There was little let-up in the pace in beginning of the second round, but Taylor’s strikes were more accurate and his activity level was higher than Liaudin’s while standing and on the mat. Liaudin finally got his takedown with two minutes left in the round, but Taylor held him close, nullifying his opponent’s offense effectively.
Taylor’s striking looked as fresh in the third round as it did when the fight started, and though Liaudin was able to work his foe to the mat a couple of times, he was ineffective while there and obviously fatigued, with Taylor doing enough work wherever the fight was to secure the victory.
Heavyweight up and comer Antoni Hardonk survived two knockdowns and an aggressive assault from late replacement Eddie Sanchez to score a second round TKO victory in the entertaining UFC 85 opener.
Sanchez – who replaced injured Neil Wain - came out looking for the knockout and almost got it, dropping Hardonk with a right to the jaw seconds into the fight.

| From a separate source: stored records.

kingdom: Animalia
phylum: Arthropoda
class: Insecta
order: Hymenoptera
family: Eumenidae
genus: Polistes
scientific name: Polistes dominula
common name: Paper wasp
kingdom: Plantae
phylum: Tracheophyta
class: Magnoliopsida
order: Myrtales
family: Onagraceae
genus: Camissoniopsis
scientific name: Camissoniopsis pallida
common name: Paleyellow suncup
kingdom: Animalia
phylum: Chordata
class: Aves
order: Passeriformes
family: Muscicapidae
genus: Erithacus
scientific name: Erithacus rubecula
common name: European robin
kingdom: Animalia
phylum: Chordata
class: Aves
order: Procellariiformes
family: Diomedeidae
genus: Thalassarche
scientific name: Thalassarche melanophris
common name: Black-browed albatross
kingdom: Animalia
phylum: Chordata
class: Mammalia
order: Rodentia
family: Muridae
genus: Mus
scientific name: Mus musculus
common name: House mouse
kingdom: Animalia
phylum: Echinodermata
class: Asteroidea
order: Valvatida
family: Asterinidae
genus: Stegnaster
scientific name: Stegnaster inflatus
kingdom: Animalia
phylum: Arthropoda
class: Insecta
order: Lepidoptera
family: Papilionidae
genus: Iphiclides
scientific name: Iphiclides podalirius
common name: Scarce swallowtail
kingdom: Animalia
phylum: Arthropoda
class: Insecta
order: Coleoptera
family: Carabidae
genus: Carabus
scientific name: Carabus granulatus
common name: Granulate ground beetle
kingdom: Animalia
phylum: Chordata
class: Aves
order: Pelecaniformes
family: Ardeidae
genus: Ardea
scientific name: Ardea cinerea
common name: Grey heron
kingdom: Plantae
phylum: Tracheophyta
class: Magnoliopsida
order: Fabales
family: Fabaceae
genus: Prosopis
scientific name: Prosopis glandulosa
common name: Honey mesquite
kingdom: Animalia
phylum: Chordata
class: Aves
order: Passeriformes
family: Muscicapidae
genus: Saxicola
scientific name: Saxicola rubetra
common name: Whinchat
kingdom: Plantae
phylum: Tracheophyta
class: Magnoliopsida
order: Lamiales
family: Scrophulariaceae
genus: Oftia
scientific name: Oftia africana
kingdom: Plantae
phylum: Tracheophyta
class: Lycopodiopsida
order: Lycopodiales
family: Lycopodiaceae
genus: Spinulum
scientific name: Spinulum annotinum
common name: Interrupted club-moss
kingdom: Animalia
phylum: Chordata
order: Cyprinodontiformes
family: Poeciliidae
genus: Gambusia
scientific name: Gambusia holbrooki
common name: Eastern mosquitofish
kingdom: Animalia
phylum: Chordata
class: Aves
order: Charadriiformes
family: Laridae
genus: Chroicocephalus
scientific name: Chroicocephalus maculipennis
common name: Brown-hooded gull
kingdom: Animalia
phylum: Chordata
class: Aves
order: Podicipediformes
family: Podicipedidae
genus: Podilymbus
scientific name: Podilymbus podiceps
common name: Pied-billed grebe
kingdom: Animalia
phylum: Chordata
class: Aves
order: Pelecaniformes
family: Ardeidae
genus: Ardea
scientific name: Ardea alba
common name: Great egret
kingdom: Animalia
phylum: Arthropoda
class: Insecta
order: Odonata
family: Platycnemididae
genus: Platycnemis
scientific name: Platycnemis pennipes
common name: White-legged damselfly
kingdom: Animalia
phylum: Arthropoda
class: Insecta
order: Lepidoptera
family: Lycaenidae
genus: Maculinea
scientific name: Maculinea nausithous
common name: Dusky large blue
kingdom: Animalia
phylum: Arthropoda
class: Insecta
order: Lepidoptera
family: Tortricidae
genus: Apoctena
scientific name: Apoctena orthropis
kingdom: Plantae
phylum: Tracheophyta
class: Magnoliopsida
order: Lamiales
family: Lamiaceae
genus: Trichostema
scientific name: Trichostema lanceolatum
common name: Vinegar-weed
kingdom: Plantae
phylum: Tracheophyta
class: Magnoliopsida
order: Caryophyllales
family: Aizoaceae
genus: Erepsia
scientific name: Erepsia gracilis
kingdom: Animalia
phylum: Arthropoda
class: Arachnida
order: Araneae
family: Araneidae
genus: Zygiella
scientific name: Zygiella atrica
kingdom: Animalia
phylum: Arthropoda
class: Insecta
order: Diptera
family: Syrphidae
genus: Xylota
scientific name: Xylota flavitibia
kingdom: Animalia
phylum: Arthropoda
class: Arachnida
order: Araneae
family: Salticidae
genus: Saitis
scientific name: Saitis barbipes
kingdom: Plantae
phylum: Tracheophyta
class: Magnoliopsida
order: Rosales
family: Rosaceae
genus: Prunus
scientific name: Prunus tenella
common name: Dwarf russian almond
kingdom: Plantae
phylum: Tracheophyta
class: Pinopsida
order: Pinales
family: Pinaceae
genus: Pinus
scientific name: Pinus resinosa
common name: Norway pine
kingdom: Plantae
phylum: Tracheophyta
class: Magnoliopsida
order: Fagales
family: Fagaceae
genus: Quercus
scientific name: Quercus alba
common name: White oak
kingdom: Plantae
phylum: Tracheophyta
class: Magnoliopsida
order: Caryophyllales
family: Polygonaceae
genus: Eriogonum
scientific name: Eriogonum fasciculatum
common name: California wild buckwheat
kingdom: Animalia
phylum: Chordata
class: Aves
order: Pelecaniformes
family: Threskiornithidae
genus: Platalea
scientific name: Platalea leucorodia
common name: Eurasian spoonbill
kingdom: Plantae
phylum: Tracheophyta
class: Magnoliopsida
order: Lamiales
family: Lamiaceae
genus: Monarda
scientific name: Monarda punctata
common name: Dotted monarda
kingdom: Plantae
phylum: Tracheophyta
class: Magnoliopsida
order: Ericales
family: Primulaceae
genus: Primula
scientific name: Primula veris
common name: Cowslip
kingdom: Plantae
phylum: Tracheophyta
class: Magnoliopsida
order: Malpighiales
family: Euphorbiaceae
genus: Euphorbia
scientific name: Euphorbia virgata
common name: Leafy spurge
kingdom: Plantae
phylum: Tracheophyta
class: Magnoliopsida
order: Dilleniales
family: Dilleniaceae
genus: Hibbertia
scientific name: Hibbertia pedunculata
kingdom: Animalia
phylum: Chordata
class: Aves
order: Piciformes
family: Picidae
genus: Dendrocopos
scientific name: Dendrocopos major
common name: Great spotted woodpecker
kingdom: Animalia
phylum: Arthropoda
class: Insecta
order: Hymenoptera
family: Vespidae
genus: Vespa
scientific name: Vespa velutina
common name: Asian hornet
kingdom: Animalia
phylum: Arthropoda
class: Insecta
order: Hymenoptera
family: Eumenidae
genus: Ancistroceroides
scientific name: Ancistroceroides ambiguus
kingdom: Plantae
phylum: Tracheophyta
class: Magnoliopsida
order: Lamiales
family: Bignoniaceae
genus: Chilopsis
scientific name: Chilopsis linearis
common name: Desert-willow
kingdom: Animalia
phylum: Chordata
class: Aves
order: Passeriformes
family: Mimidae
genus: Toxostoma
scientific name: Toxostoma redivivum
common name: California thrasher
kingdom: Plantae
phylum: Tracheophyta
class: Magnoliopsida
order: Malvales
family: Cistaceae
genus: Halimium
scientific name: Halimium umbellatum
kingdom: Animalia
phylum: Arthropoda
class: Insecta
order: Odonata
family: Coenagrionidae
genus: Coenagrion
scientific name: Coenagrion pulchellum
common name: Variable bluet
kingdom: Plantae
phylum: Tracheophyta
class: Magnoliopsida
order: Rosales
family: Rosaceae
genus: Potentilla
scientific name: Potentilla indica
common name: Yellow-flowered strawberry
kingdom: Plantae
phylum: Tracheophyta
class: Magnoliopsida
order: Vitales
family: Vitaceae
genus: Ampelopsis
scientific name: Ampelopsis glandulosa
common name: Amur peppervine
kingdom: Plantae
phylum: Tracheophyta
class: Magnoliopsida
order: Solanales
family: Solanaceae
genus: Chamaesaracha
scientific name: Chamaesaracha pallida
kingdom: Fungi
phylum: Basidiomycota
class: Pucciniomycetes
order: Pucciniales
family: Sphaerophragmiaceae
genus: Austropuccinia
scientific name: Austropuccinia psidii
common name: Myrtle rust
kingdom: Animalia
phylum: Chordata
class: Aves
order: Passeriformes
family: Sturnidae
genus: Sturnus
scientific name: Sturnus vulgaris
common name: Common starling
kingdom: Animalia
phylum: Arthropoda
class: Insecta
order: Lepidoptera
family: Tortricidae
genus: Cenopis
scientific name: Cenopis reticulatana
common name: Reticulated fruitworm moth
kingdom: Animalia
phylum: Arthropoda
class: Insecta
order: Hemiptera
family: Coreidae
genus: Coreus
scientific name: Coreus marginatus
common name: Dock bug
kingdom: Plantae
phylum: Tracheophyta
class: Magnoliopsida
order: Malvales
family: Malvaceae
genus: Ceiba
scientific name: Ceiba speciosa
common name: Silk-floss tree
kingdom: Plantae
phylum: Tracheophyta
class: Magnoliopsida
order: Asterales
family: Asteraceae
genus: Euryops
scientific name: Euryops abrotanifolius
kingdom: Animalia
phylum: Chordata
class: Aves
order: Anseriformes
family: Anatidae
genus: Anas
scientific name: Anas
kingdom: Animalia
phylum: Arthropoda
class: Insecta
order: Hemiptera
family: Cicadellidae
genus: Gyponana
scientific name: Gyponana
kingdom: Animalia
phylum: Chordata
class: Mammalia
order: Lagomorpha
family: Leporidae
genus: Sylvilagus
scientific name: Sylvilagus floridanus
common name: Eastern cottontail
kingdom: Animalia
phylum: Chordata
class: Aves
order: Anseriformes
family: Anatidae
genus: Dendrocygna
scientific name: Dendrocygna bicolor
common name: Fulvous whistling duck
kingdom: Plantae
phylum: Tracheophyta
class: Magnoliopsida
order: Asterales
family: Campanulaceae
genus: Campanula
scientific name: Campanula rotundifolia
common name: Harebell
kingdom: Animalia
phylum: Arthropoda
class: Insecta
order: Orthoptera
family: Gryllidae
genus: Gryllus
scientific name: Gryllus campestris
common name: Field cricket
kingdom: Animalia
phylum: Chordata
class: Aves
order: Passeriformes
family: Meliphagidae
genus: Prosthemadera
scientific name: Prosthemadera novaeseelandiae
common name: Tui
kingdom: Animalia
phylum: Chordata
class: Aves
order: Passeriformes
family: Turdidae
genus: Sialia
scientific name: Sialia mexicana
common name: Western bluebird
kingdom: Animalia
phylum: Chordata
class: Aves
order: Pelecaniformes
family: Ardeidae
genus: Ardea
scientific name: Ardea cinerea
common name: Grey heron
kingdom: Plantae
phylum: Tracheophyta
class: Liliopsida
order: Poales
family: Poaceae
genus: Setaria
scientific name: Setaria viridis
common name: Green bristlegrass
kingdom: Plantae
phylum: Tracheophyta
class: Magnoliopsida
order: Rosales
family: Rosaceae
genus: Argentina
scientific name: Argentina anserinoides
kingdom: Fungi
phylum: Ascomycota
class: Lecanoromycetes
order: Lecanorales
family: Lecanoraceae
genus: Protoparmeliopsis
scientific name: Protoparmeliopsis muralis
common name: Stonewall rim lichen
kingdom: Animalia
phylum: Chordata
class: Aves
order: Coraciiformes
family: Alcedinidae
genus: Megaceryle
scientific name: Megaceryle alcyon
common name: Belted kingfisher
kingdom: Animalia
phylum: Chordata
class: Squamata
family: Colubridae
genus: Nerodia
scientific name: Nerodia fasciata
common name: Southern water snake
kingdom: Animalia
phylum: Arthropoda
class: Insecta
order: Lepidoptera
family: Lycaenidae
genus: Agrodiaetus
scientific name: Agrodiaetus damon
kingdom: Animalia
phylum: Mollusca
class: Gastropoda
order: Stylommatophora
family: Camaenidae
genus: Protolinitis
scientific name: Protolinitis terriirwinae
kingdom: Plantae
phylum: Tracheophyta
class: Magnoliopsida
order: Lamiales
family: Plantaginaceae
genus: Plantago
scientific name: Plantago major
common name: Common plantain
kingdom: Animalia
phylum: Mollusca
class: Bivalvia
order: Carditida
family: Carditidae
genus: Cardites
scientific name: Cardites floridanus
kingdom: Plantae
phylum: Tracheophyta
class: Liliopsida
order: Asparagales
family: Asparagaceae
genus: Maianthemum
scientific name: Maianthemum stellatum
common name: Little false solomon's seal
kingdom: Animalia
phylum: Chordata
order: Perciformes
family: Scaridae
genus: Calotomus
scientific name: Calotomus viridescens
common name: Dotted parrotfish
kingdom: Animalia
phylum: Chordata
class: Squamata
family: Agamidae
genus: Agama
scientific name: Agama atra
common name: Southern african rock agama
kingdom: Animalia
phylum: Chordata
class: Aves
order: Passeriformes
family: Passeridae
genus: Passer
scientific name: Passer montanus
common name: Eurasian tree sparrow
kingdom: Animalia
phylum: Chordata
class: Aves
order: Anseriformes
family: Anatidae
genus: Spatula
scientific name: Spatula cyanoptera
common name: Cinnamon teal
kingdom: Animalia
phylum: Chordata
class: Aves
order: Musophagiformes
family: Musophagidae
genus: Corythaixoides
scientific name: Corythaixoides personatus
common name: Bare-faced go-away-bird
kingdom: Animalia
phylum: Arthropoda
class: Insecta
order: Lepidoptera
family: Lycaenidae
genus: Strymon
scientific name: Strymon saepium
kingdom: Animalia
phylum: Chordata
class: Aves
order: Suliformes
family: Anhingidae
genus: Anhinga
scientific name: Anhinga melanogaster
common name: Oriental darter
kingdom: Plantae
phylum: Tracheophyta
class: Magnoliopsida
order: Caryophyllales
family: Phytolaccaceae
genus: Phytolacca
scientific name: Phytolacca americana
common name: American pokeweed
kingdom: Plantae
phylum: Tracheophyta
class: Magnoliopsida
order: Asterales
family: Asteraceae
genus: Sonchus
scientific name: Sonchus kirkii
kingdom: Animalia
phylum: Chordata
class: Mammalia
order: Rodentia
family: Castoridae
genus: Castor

Hardonk immediately got his wits back as he hit the mat, looking for a triangle choke briefly until settling down and forcing a re-start. There was no let up in Sanchez’ attack once the two rose, but the more measured Hardonk was able to push his foe to the fence and score with some knees before the Californian began firing back again. With the round halfway gone, Sanchez (10-2) took Hardonk to the mat and tried to work his ground and pound. Again, Hardonk held on in an effort to force a re-start, which he got at the 1:30 mark. This time, Hardonk held the edge in the exchanges, though he did end up on the wrong end of a cut over the left eye as the round closed on the mat.
There was little change to Sanchez’ fight plan to open the second, but Hardonk appeared to be a little better prepared and he returned fire well until a counterpunch from Sanchez dropped the Amsterdam native to the mat. Sanchez jumped into action and he scored effectively from the top as Hardonk tried to work his way back to his feet. With three minutes left, referee Mario Yamasaki called for a standup and the two heavyweights opened up again. Hardonk’s punches and leg kicks were textbook, and though a mixture of chin and power kept Sanchez in the fight, as the round progressed, Hardonk’s flush shots were taking their toll, and with Yamasaki watching closely, a final left hand sent Sanchez down and out at the 4:15 mark of the round.
“In the first round he was strong and he was all over me, but in the second round I was able to come back,” said Hardonk, now 7-4. “He’s a very tough fighter.”